Early Post-Transplant Hospital Readmission Factors Identified

Older kidney transplant (KT) recipients and those of African-American race are at significantly higher risk of early hospital readmission (EHR) after transplantation, a study found.

In addition, EHR, defined as at least one hospital readmission to an acute care hospital within 30 days after discharge from initial KT, was significantly more likely among recipients of expanded criteria donor (ECD) kidneys, obese patients, those with diabetes or other comorbidities, and those who had a longer initial hospital length of stay, according to an online report in the American Journal of Transplantation.

The new findings may have important implications for clinical practice by helping to identify which KT recipients are at increased risk for readmission, researchers led by Dorry L. Segev, MD, PhD, of the Johns Hopkins University School of Medicine in Baltimore, concluded. “Recipients at risk could be targeted for better transitions of care and coordination of care at discharge from KT.”

Dr. Segev's team examined data from 32,961 Medicare patients who underwent primary kidney transplantation from 2000 to 2005. Of these, 31% had EHR. The mean time to EHR was 10.1 days and the mean cost of readmissions was $10,551.

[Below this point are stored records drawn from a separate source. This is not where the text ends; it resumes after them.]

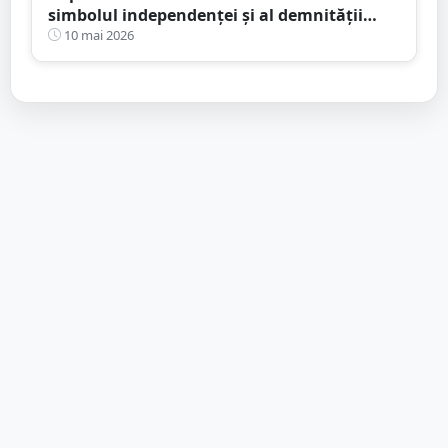
simbolul independenței și al demnității
naționale”
10 mai 2026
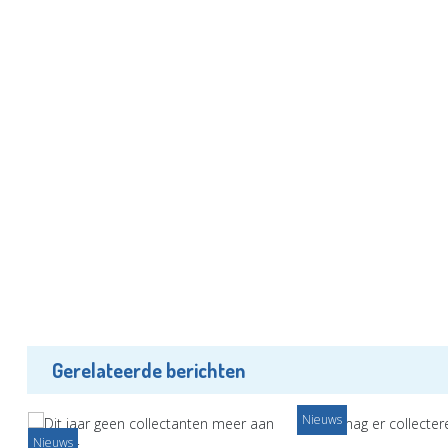
Gerelateerde berichten
Nieuws
Nieuws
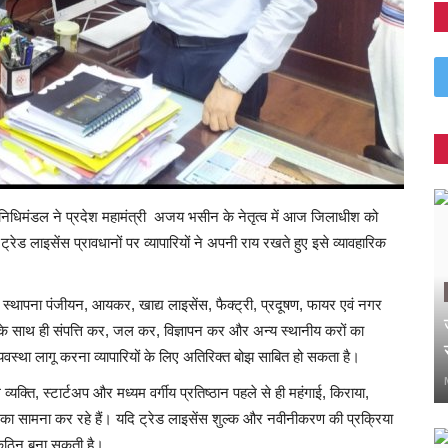
िनिधिमंडल ने प्रदेश महामंत्री अजय भसीन के नेतृत्व में आज जिलाधीश को
 ट्रेड लाइसेंस प्रावधानों पर व्यापारियों ने अपनी राय रखते हुए इसे व्यावहारिक
एवं स्थापना पंजीयन, आयकर, खाद्य लाइसेंस, फैक्ट्री, प्रदूषण, फायर एवं नगर
सके साथ ही संपत्ति कर, जल कर, विज्ञापन कर और अन्य स्थानीय करों का
यवस्था लागू करना व्यापारियों के लिए अतिरिक्त बोझ साबित हो सकता है।
्यक्ति, स्टार्टअप और मध्यम वर्गीय प्रतिष्ठान पहले से ही महंगाई, किराया,
ों का सामना कर रहे हैं। यदि ट्रेड लाइसेंस शुल्क और नवीनीकरण की प्रक्रिया
ाय कठिन बना सकती है।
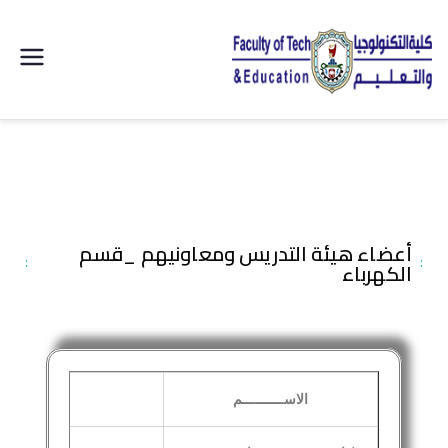
| كلية
التكنولوجيا
والتعليم
الصناعى
أعضاء هيئة التدريس ومعاونيهم _قسم
الكهرباء
جامعة
سوهاج |
الاســــــــــم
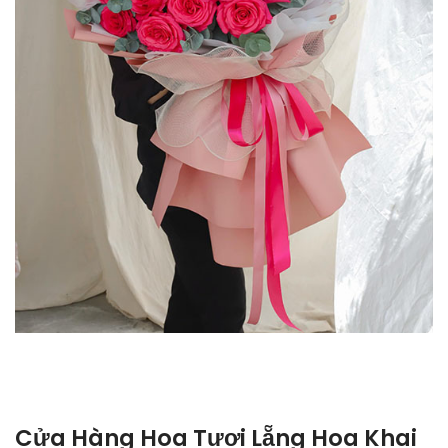
Cửa Hàng Hoa Tươi Lẵng Hoa Khai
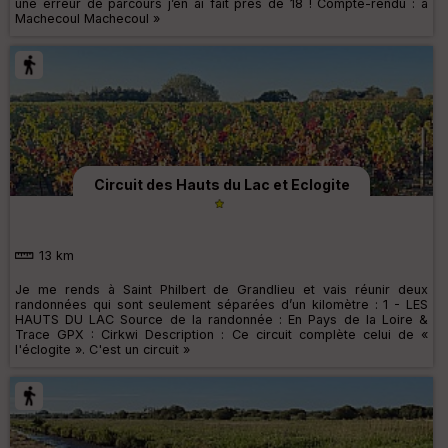
une erreur de parcours j’en ai fait près de 18 ! Compte-rendu : à
Machecoul Machecoul »
Circuit des Hauts du Lac et Eclogite
13 km
Je me rends à Saint Philbert de Grandlieu et vais réunir deux
randonnées qui sont seulement séparées d’un kilomètre : 1 - LES
HAUTS DU LAC Source de la randonnée : En Pays de la Loire &
Trace GPX : Cirkwi Description : Ce circuit complète celui de «
l'éclogite ». C'est un circuit »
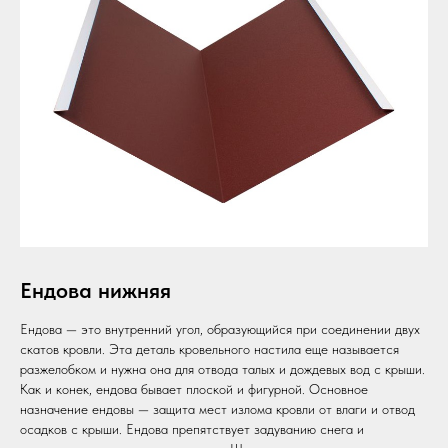
Ендова нижняя
Ендова — это внутренний угол, образующийся при соединении двух
скатов кровли. Эта деталь кровельного настила еще называется
разжелобком и нужна она для отвода талых и дождевых вод с крыши.
Как и конек, ендова бывает плоской и фигурной. Основное
назначение ендовы — защита мест излома кровли от влаги и отвод
осадков с крыши. Ендова препятствует задуванию снега и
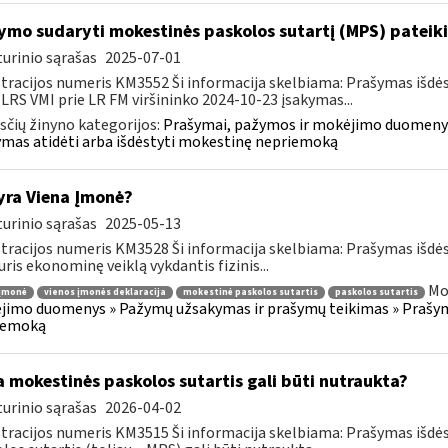
ymo sudaryti mokestinės paskolos sutartį (MPS) pateik
urinio sąrašas
2025-07-01
tracijos numeris KM3552 Ši informacija skelbiama: Prašymas išdė
 LRS VMI prie LR FM viršininko 2024-10-23 įsakymas...
čių žinyno kategorijos:
Prašymai, pažymos ir mokėjimo duomenys
mas atidėti arba išdėstyti mokestinę nepriemoką
yra Viena Įmonė?
urinio sąrašas
2025-05-13
tracijos numeris KM3528 Ši informacija skelbiama: Prašymas išdė
uris ekonominę veiklą vykdantis fizinis...
Mo
 įmonė
vienos įmonės deklaracija
mokestinė paskolos sutartis
paskolos sutartis
imo duomenys » Pažymų užsakymas ir prašymų teikimas » Prašyma
iemoką
 mokestinės paskolos sutartis gali būti nutraukta?
urinio sąrašas
2026-04-02
tracijos numeris KM3515 Ši informacija skelbiama: Prašymas išdė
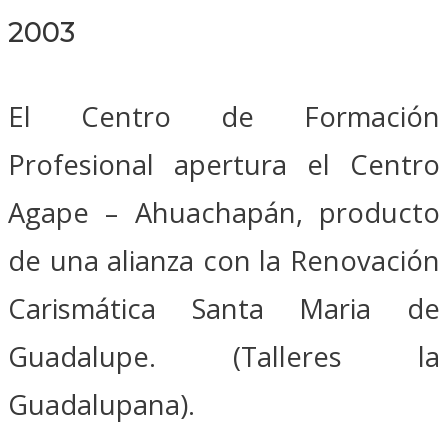
2003
El Centro de Formación
Profesional apertura el Centro
Agape – Ahuachapán, producto
de una alianza con la Renovación
Carismática Santa Maria de
Guadalupe. (Talleres la
Guadalupana).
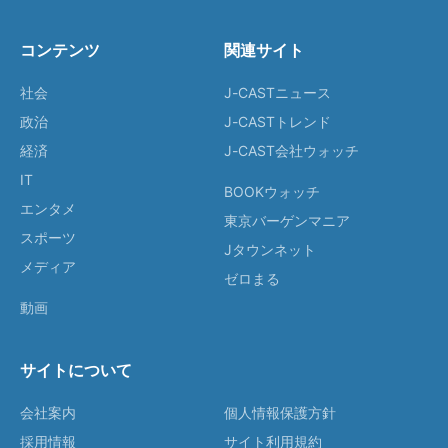
コンテンツ
関連サイト
社会
J-CASTニュース
政治
J-CASTトレンド
経済
J-CAST会社ウォッチ
IT
BOOKウォッチ
エンタメ
東京バーゲンマニア
スポーツ
Jタウンネット
メディア
ゼロまる
動画
サイトについて
会社案内
個人情報保護方針
採用情報
サイト利用規約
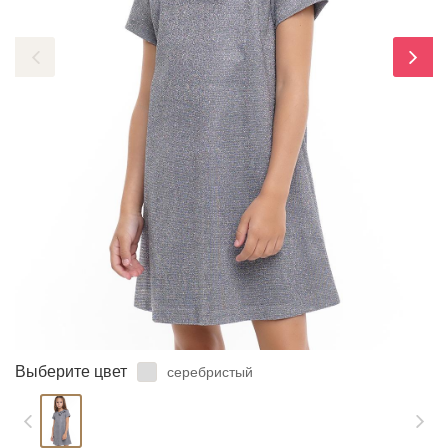
ЗАБЫЛИ ПАРОЛЬ?
Выберите цвет
серебристый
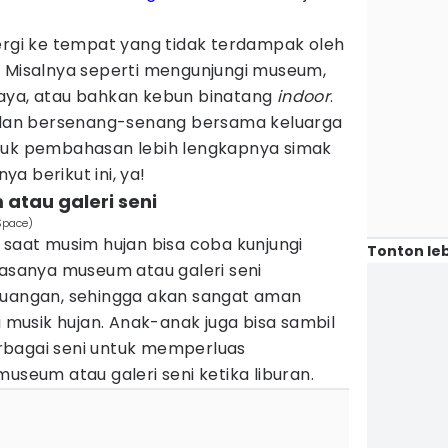
ergi ke tempat yang tidak terdampak oleh
. Misalnya seperti mengunjungi museum,
aya, atau bahkan kebun binatang
indoor
.
an bersenang-senang bersama keluarga
ntuk pembahasan lebih lengkapnya simak
a berikut ini, ya!
atau galeri seni
Space)
 saat musim hujan bisa coba kunjungi
Tonton leb
iasanya museum atau galeri seni
ruangan, sehingga akan sangat aman
i musik hujan. Anak-anak juga bisa sambil
rbagai seni untuk memperluas
museum atau galeri seni ketika liburan.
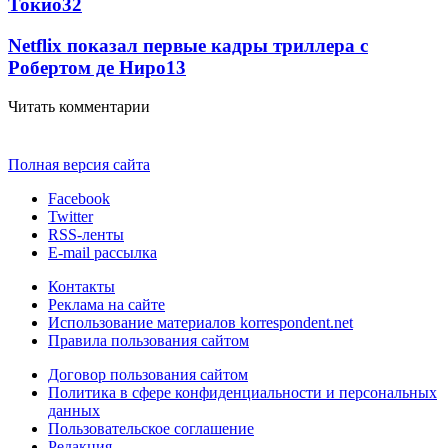
Токио
32
Netflix показал первые кадры триллера с
Робертом де Ниро
13
Читать комментарии
Полная версия сайта
Facebook
Twitter
RSS-ленты
E-mail рассылка
Контакты
Реклама на сайте
Использование материалов korrespondent.net
Правила пользования сайтом
Договор пользования сайтом
Политика в сфере конфиденциальности и персональных
данных
Пользовательское соглашение
Редакция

“We were surprised by the very high rate of early readmission,” Dr. Segev told Renal & Urology News. “Nearly one-third of transplant patients are readmitted. It is highly likely that some, if not many, of these readmissions are preventable through targeted intervention, surveillance, and novel post-discharge mechanisms.”

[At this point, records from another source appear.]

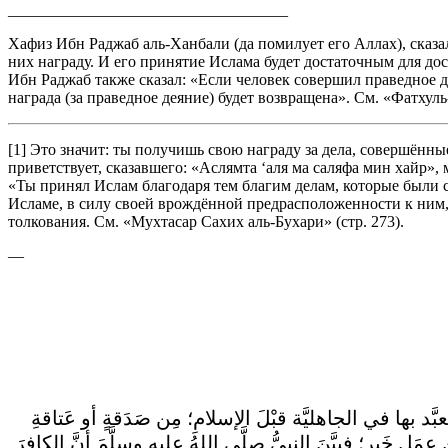
___________________________________
Хафиз Ибн Раджаб аль-Ханбали (да помилует его Аллах), сказал
них награду. И его принятие Ислама будет достаточным для дос
Ибн Раджаб также сказал: «Если человек совершил праведное д
награда (за праведное деяние) будет возвращена». См. «Фатхуль
[1] Это значит: ты получишь свою награду за дела, совершённы
приветствует, сказавшего: «Аслямта ‘аля ма саляфа мин хайр»,
«Ты принял Ислам благодаря тем благим делам, которые были с
Исламе, в силу своей врождённой предрасположенности к ним, 
толкования. См. «Мухтасар Сахих аль-Бухари» (стр. 273).
—
َد بها في الجاهليَّة قبْلَ الإسلامِ؛ مِن صَدَقةٍ أو عَتاقةِ
ِ خَيرٍ؛ فبيَّنَ النبيُّ صلَّى اللهُ عليه وسلَّمَ أنَّ الكافرَ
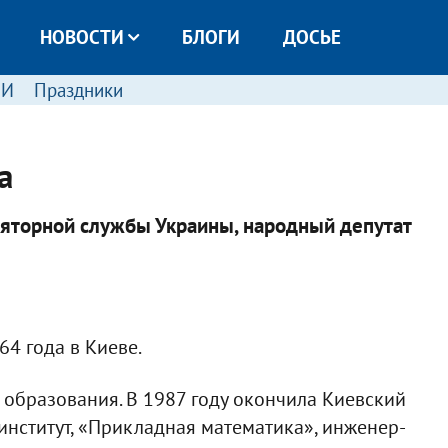
НОВОСТИ
БЛОГИ
ДОСЬЕ
МИ
Праздники
а
ляторной службы Украины, народный депутат
64 года в Киеве.
 образования. В 1987 году окончила Киевский
институт, «Прикладная математика», инженер-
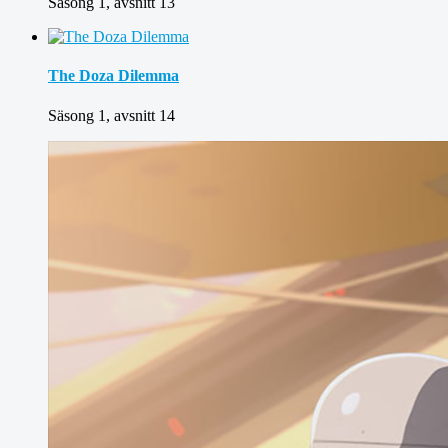
Säsong 1, avsnitt 13
The Doza Dilemma
Säsong 1, avsnitt 14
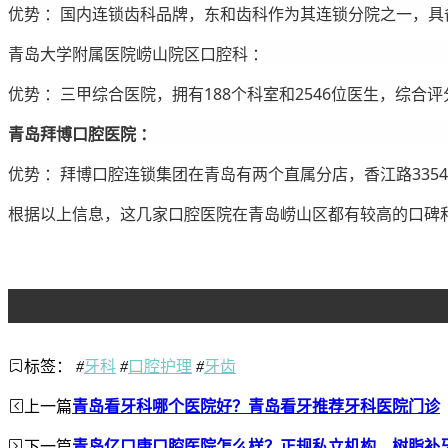
优势 ：国内连锁齿科品牌，东和齿科作为其连锁分院之一，
青岛大学附属医院崂山院区口腔科 ：
优势 ：三甲综合医院，拥有188个科室和2546位医生，综
青岛拜博口腔医院 ：
优势 ：拜博口腔连锁集团在青岛有两个直属分店，香江路33
根据以上信息，这几家口腔医院在青岛崂山区都有较高的口碑
标签：
#
牙科
#
口腔护理
#
牙齿
上一篇
青岛看牙科哪个医院好？青岛看牙推荐牙科医院门诊
下一篇
青岛亿口康口腔医院怎么样？正规私立机构，树脂补牙2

Each 10-year increment in age at transplantation was associated with a significant 6% increased risk of EHR for patients younger than 40 years, a 2% increased risk for those aged 40-70, and a 40% increased risk for recipients older than 70, Dr. Segev's group reported. A 60-year-old had a 17% increased risk of EHR compared with a 20-year-old after controlling for all other factors.

African-American recipients had a significant 11% increased risk compared with non-African-American patients. Compared with patients who received a kidney from a live donor, those who received an ECD kidney had a 12% increased risk of EHR.

In addition, the study found that women with diabetes had a 29% increased risk of EHR compared with women who did not. Men with diabetes had a 12% increased risk compared with men who did not.

The study also demonstrated an association between hospital length of stay after transplantation. Patients who stay was less than five days had a significant 17% decreased risk of EHR per day, whereas recipients whose stay was five days or more had a significant 7% increased risk per day.

“A short length of stay was likely associated with a low risk of readmission because short length of stay, in many cases, reflects a low-risk recipient with an organ from a low-risk donor,” Dr. Segev and his colleagues explained.